▶ [About this exercise] Look below for the line containing "100: (646, 714)"; from there, print each line exactly up to and including the line containing "121: (558, 624)", and stop.

Records from a data source

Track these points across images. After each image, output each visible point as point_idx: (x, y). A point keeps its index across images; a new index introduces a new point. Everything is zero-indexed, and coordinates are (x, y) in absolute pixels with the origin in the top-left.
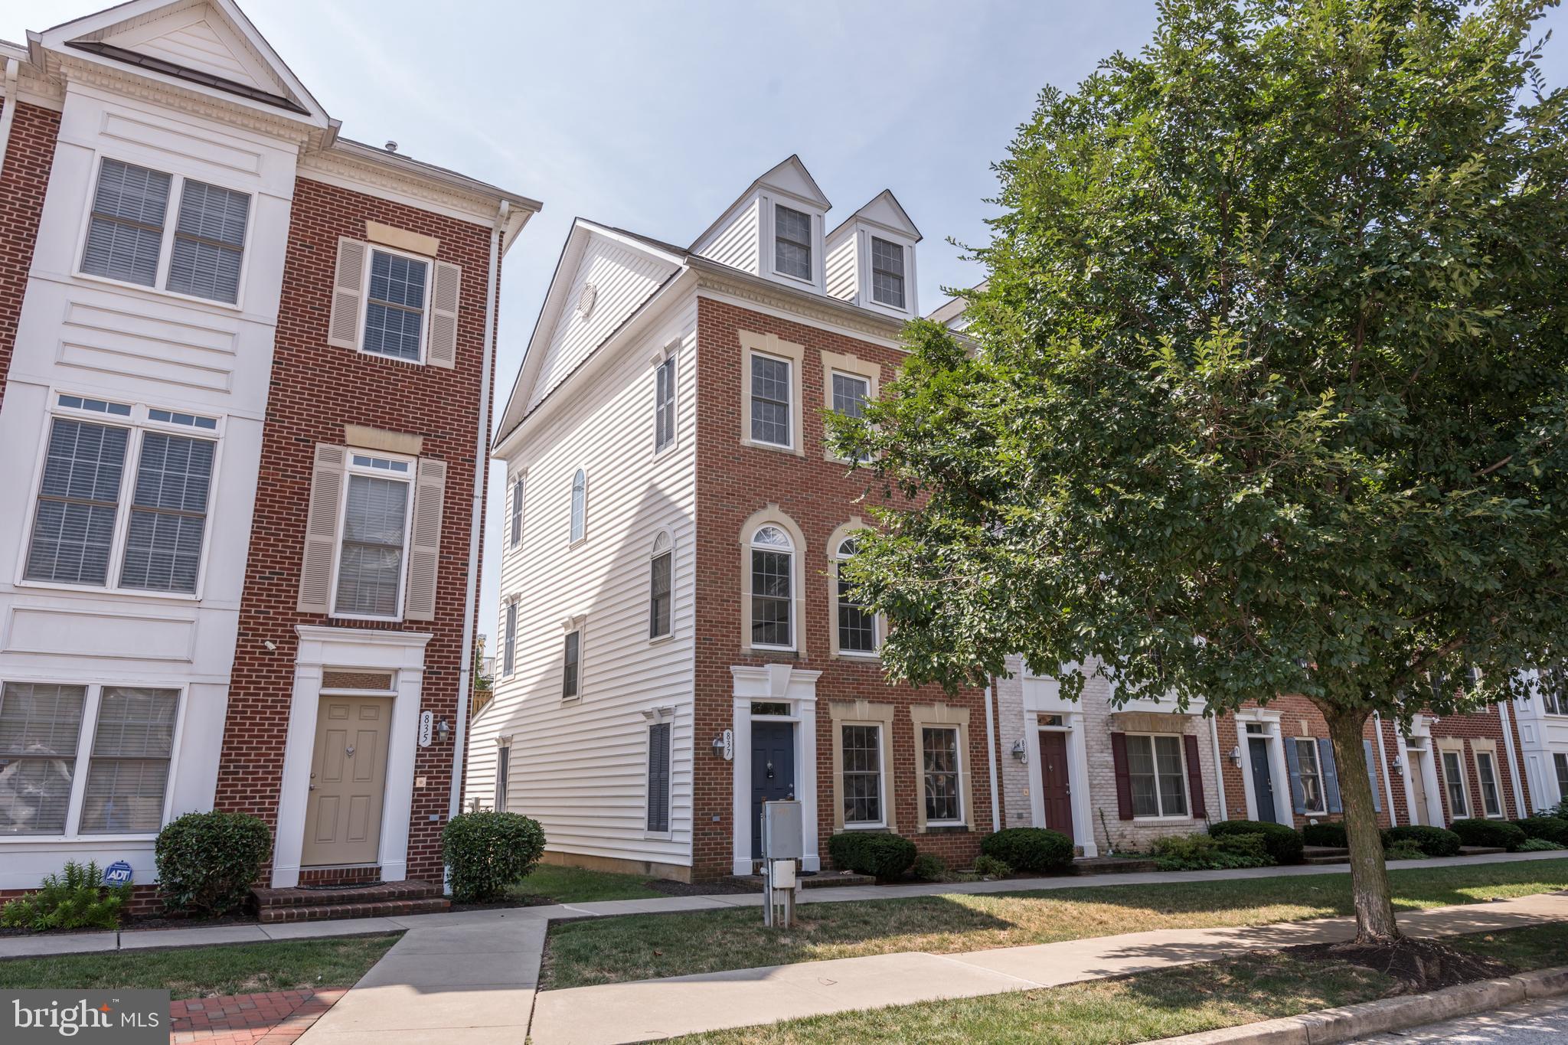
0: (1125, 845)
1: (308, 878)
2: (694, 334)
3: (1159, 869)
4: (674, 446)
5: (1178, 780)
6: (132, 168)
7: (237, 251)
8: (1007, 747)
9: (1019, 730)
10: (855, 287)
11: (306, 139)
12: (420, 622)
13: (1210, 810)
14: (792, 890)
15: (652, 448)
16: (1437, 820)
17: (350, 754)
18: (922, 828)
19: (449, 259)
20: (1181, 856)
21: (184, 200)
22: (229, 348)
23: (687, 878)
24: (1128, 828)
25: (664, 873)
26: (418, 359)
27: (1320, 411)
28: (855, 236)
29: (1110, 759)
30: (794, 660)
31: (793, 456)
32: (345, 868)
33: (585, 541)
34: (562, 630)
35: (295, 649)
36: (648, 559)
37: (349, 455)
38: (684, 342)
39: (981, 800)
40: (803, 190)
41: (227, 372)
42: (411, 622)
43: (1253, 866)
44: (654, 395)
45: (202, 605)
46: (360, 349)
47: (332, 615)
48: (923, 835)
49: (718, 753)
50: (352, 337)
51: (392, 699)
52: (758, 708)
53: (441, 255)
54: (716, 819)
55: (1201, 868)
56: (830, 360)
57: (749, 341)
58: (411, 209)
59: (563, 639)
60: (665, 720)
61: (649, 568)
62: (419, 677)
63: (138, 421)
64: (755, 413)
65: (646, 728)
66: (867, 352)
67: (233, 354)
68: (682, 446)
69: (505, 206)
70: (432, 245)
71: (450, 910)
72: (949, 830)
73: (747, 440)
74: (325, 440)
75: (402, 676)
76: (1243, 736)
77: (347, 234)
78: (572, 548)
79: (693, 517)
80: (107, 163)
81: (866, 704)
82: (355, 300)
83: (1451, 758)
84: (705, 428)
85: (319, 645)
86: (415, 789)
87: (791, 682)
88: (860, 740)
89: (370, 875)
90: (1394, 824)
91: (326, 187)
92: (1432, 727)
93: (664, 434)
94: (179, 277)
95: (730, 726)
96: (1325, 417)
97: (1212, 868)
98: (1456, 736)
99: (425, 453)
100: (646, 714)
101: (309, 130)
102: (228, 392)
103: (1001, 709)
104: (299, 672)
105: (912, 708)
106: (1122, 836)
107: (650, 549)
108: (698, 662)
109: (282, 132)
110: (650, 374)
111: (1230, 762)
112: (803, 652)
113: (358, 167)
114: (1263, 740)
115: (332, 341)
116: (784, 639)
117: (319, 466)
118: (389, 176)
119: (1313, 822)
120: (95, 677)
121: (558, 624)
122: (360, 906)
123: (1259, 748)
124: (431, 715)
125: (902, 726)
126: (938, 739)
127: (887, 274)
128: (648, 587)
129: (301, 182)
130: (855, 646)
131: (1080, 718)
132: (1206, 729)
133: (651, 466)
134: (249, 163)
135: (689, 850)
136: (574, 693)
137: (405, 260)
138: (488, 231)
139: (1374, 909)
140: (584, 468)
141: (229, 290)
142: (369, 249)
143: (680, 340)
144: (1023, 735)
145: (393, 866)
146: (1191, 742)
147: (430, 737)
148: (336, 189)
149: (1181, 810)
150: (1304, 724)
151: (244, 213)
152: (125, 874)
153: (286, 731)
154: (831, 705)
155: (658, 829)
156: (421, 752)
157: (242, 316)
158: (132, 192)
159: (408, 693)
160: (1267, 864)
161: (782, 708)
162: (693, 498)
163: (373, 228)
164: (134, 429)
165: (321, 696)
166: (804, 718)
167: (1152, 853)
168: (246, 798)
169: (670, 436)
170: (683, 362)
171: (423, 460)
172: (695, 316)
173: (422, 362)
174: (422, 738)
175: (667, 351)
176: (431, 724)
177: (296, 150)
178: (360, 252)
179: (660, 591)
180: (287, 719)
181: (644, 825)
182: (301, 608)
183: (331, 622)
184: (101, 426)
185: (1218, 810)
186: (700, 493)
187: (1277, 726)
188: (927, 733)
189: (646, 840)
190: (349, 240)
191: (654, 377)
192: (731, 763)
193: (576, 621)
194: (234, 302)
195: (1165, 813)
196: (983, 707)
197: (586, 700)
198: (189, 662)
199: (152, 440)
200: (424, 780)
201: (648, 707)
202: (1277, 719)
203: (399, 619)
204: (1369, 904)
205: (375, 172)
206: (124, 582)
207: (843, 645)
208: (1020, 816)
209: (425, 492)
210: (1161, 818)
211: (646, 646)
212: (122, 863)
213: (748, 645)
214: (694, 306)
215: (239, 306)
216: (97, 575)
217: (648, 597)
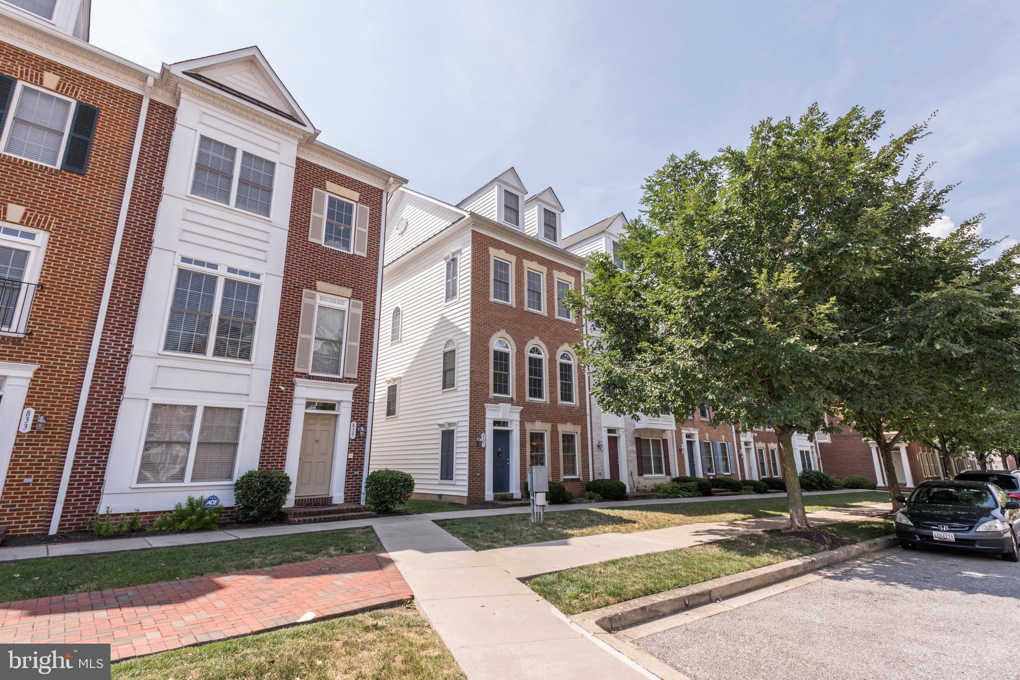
0: (641, 487)
1: (299, 502)
2: (470, 247)
3: (658, 497)
4: (457, 299)
5: (660, 459)
6: (216, 142)
7: (270, 191)
8: (595, 443)
9: (600, 435)
10: (536, 231)
11: (302, 137)
12: (350, 379)
13: (672, 472)
14: (544, 506)
15: (444, 299)
16: (756, 478)
17: (317, 442)
18: (562, 480)
19: (363, 203)
20: (666, 492)
21: (243, 162)
22: (266, 240)
23: (465, 502)
24: (641, 479)
25: (450, 500)
26: (349, 250)
27: (828, 305)
28: (536, 208)
29: (635, 449)
30: (510, 401)
31: (511, 307)
32: (316, 497)
33: (401, 342)
34: (386, 384)
35: (293, 390)
36: (441, 352)
37: (318, 295)
38: (463, 251)
39: (585, 467)
40: (516, 184)
41: (265, 251)
42: (347, 378)
43: (693, 496)
44: (445, 274)
45: (254, 367)
46: (323, 243)
47: (310, 374)
49: (479, 443)
50: (320, 239)
51: (336, 416)
52: (496, 423)
53: (360, 201)
54: (478, 474)
55: (675, 497)
56: (527, 263)
57: (494, 253)
58: (347, 177)
59: (386, 388)
60: (451, 428)
61: (442, 356)
62: (350, 405)
63: (222, 273)
64: (495, 287)
65: (439, 431)
66: (542, 261)
67: (268, 242)
68: (461, 300)
69: (391, 180)
70: (356, 196)
71: (376, 517)
72: (572, 480)
73: (492, 299)
74: (307, 288)
75: (343, 404)
76: (685, 440)
77: (317, 187)
78: (391, 345)
79: (469, 334)
80: (204, 139)
81: (540, 423)
82: (321, 220)
83: (761, 451)
84: (473, 292)
85: (305, 388)
86: (348, 459)
87: (510, 412)
88: (537, 437)
89: (327, 501)
90: (740, 479)
91: (307, 162)
92: (754, 438)
93: (451, 293)
94: (242, 202)
95: (484, 432)
96: (828, 309)
97: (678, 497)
98: (763, 442)
99: (353, 297)
100: (441, 425)
101: (304, 133)
102: (266, 261)
103: (593, 426)
104: (295, 401)
105: (558, 425)
106: (639, 483)
107: (443, 347)
108: (471, 401)
109: (290, 133)
110: (442, 265)
111: (680, 450)
112: (515, 398)
113: (323, 154)
114: (691, 441)
115: (311, 239)
116: (506, 391)
117: (305, 300)
118: (338, 160)
119: (711, 478)
120: (201, 402)
121: (384, 380)
122: (337, 515)
123: (690, 444)
124: (355, 424)
125: (554, 432)
126: (569, 439)
127: (549, 226)
128: (442, 365)
129: (298, 159)
130: (535, 396)
131: (624, 430)
132: (671, 436)
133: (443, 308)
134: (274, 147)
135: (466, 489)
136: (394, 414)
137: (343, 202)
138: (382, 191)
139: (799, 515)
140: (400, 307)
141: (265, 210)
142: (327, 195)
143: (461, 250)
144: (602, 437)
145: (338, 496)
146: (665, 441)
147: (355, 434)
148: (311, 164)
149: (660, 472)
150: (707, 435)
151: (272, 172)
152: (215, 502)
153: (288, 430)
154: (526, 423)
155: (447, 479)
156: (351, 441)
157: (272, 224)
158: (217, 155)
159: (345, 413)
160: (699, 496)
161: (505, 424)
162: (469, 324)
163: (329, 185)
164: (220, 277)
165: (305, 413)
166: (515, 429)
167: (653, 491)
168: (269, 463)
169: (454, 294)
170: (462, 260)
171: (352, 300)
172: (470, 239)
173: (351, 253)
174: (351, 435)
175: (453, 254)
176: (355, 428)
177: (297, 143)
178: (323, 196)
179: (448, 367)
180: (289, 424)
181: (438, 477)
182: (296, 370)
183: (310, 377)
184: (203, 274)
185: (675, 472)
186: (472, 322)
187: (697, 436)
188: (564, 436)
189: (439, 484)
190: (318, 190)
191: (445, 266)
192: (484, 449)
193: (394, 380)
194: (268, 216)
195: (655, 473)
196: (586, 425)
197: (400, 418)
198: (247, 395)
199: (228, 282)
200: (352, 455)
201: (441, 422)
202: (697, 432)
203: (341, 377)
204: (797, 512)
205: (331, 157)
206: (215, 355)
207: (531, 396)
208: (600, 474)
209: (353, 316)
210: (654, 475)
211: (440, 393)
212: (214, 496)
213: (492, 395)
214: (470, 234)
215: (271, 219)
216: (201, 349)
217: (441, 370)
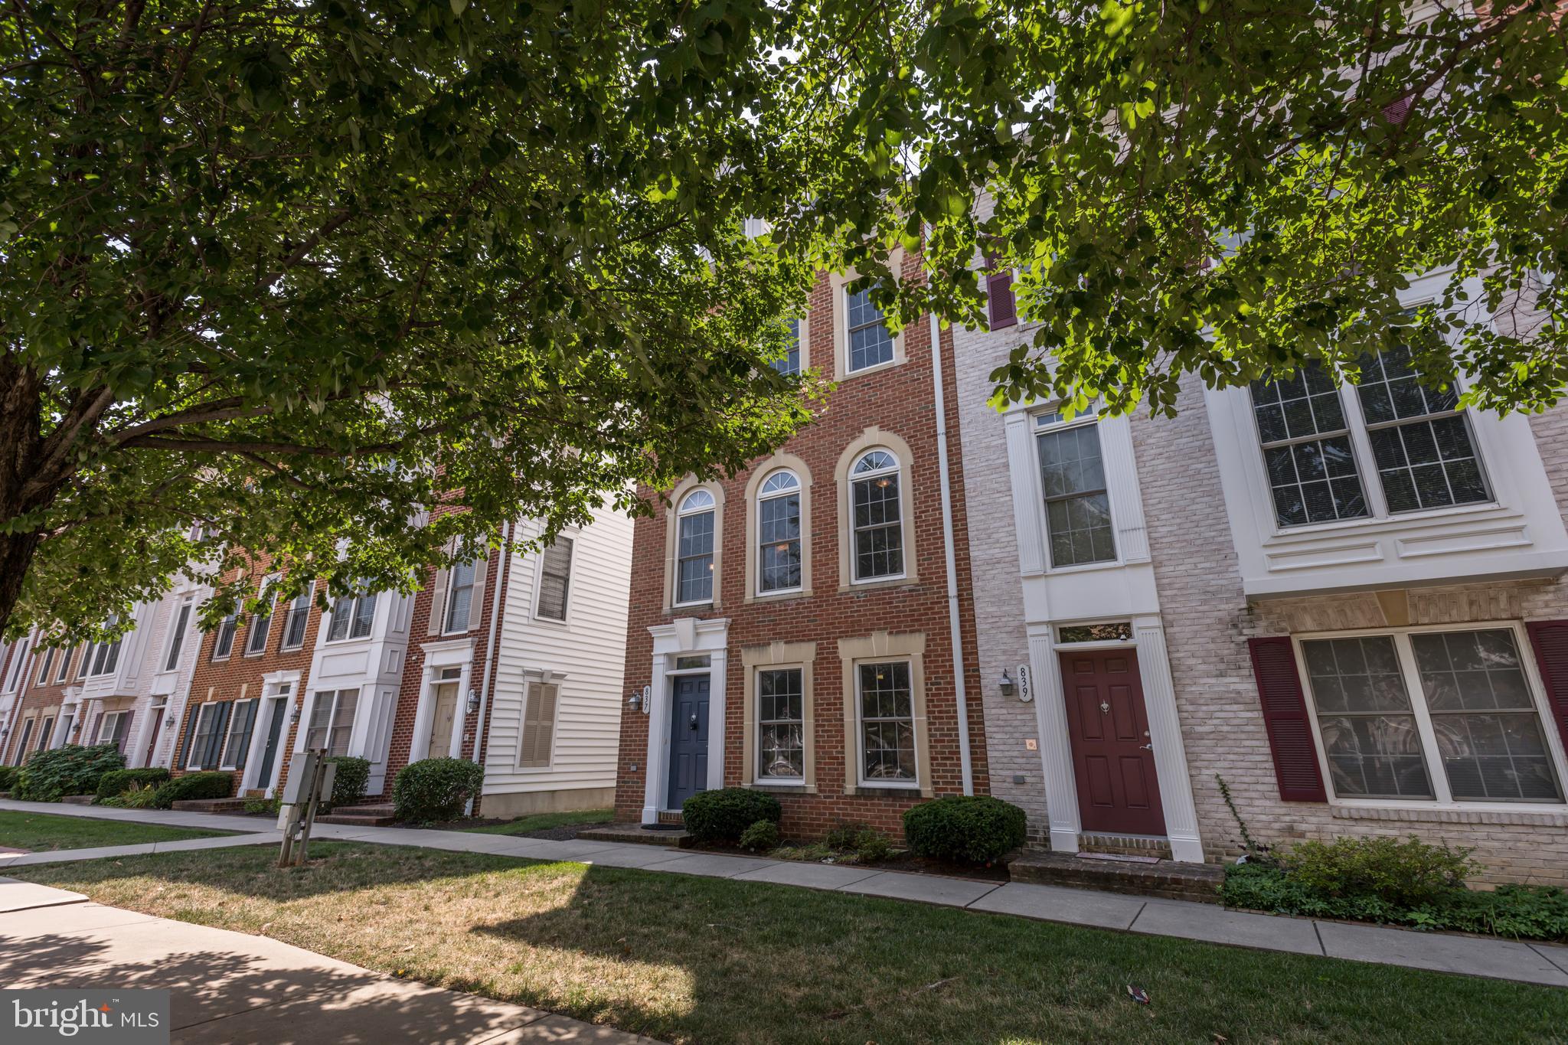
9: (1017, 652)
12: (474, 631)
17: (449, 719)
18: (850, 789)
24: (1305, 817)
29: (1246, 686)
30: (708, 611)
35: (425, 658)
39: (944, 756)
42: (470, 632)
45: (371, 641)
47: (444, 634)
48: (851, 797)
49: (638, 707)
51: (458, 684)
52: (685, 662)
54: (633, 768)
62: (469, 667)
72: (894, 794)
75: (463, 668)
81: (782, 646)
85: (432, 654)
86: (463, 742)
87: (699, 633)
88: (782, 686)
95: (649, 682)
103: (980, 627)
104: (426, 672)
105: (840, 643)
106: (1288, 832)
112: (719, 602)
120: (338, 686)
124: (473, 692)
125: (825, 665)
126: (883, 676)
130: (780, 585)
131: (1156, 621)
144: (1026, 658)
147: (472, 707)
154: (743, 651)
156: (467, 717)
159: (464, 679)
161: (704, 660)
166: (717, 671)
168: (401, 748)
174: (468, 708)
176: (473, 698)
180: (419, 701)
182: (430, 633)
183: (439, 639)
188: (865, 670)
192: (647, 716)
195: (1463, 796)
196: (948, 629)
198: (364, 673)
200: (468, 736)
203: (467, 631)
206: (352, 635)
207: (764, 586)
208: (1019, 781)
213: (669, 606)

▶ [Task output]
100: (646, 714)
101: (309, 130)
102: (228, 392)
103: (1001, 709)
104: (299, 672)
105: (912, 708)
106: (1122, 836)
107: (650, 549)
108: (698, 662)
109: (282, 132)
110: (650, 374)
111: (1230, 762)
112: (803, 652)
113: (358, 167)
114: (1263, 740)
115: (332, 341)
116: (784, 639)
117: (319, 466)
118: (389, 176)
119: (1313, 822)
120: (95, 677)
121: (558, 624)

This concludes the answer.